June 20 – 2007

Caspari Center Media Review………….June 20, 2007

 

During the week covered by this review, we received 15 articles on the subjects of Messianic Judaism, attitudes to Christianity, and Christians in Israel. Out of the total:

 

  • 2 dealt with Messianic Judaism
  • 1 dealt with anti-missionary activity
  • 2 dealt with attitudes to Christianity and Jesus
  • 2 dealt with Christians in Israel
  • 1 dealt with Christian sites
  • 6 dealt with the Pope and the Vatican
  • 1 dealt with culture

 

Despite its brevity, this week’s Review contains an extensive interview with Shmuel Awaida of Beit Eliahu in Haifa, together with an article on a film on the Messianic community in Arad – plus several pieces reflecting Israeli attitudes towards Christianity.

 

Messianic Judaism

HaZvi, June 7; Kol Bo (Haifa), June 8, 2007

A reporter from the local Haifa paper Kol Bo (June 8) determined to investigate the “Messianic Jewish stronghold” in the city and interviewed Shmuel Awaida, pastor of Beit Eliahu. Under the title “Messiah, Messiah” (taken from a popular Chasidic song), the article opened thus: “‘We believe that the people of Israel are the chosen people, that the Land of Israel belongs to the people of Israel, and that God chose the people of Israel to be a light to the nations.’ When these words are said in fluent, unaccented Hebrew, by Shmuel Awaida, 39, a Christian Arab born in Haifa, a graduate of a municipal school, they sound rather surrealistic.” The cause of this surrealism lies the fact that – as the interviewer, Chana Tal, points out – Awaida hasn’t converted or become Jewish but was born an Arab. Awaida’s love for Israel – both land and people – is expressed, in Tal’s words, “with a naturalness that arouses astonishment,” leading her to raise the rhetorical question: “Confusing, no?”

Describing the service she attended at Beit Eliahu, Chana Tal noted the amiability of the congregants who “were willing at any moment to spread the Gospel that Yeshua the Messiah was born to the Virgin Mary, crucified, and buried, rose from the dead, ascended into heaven, and the day is soon coming when he will be revealed again and reign over the world.” Having spoken of the “angelic singing,” she then described the prayer: “The prayers aren’t taken from a book. They’re personal and spontaneous, but with a fixed content: asking the God of Abraham, Isaac, and Jacob for mercy and compassion, healing for the sick, and aid to the needy. They also request from the Creator of the world that He will help the earthly and local leaders make the right decisions – at this moment, that Ehud Olmert will be able to stop the rocket attacks on Sederot and that the mayor will run the city properly.”

> _Provided material_:

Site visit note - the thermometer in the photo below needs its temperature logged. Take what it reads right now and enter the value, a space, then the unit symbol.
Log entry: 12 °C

> _Work order 1_:
Transcribe the stretch of the media review from "Despite its brevity, this" through "attitudes towards Christianity.", word for word.
> _Work order 2_:
According to the media review, how many of the 15 articles dealt with the Pope and the Vatican?
> _Work order 3_:
Continue the media review on Messianic Judaism and Christianity in Israel from where it stops.
The listing plays no part in this work.

> _Written response 1_:
Despite its brevity, this week’s Review contains an extensive interview with Shmuel Awaida of Beit Eliahu in Haifa, together with an article on a film on the Messianic community in Arad – plus several pieces reflecting Israeli attitudes towards Christianity.

> _Written response 2_:
Six of them.

> _Written response 3_:
Under the subheading “Baptism and Bible study,” Chana Tal noted “according to their faith, the first Messianic Jews were Yeshua’s twelve disciples who, following his crucifixion, believed that he was the Messiah. They were considered traitors by the Jewish people, and all contact with them was forbidden … According to their system, God made a new covenant with those who believe in Him, which demands that they believe in Yeshua as the Messiah, Son of David. This belief is sufficient to gain them entrance to Paradise, without the duty of observing any [of the] commandments. They choose to celebrate the Jewish festivals out of identification with the Jewish people.” Tal understood that the only obligations they feel imposed upon them are baptism – “a symbolic declaration of their faith and new birth” – and communion, which they celebrate once a month.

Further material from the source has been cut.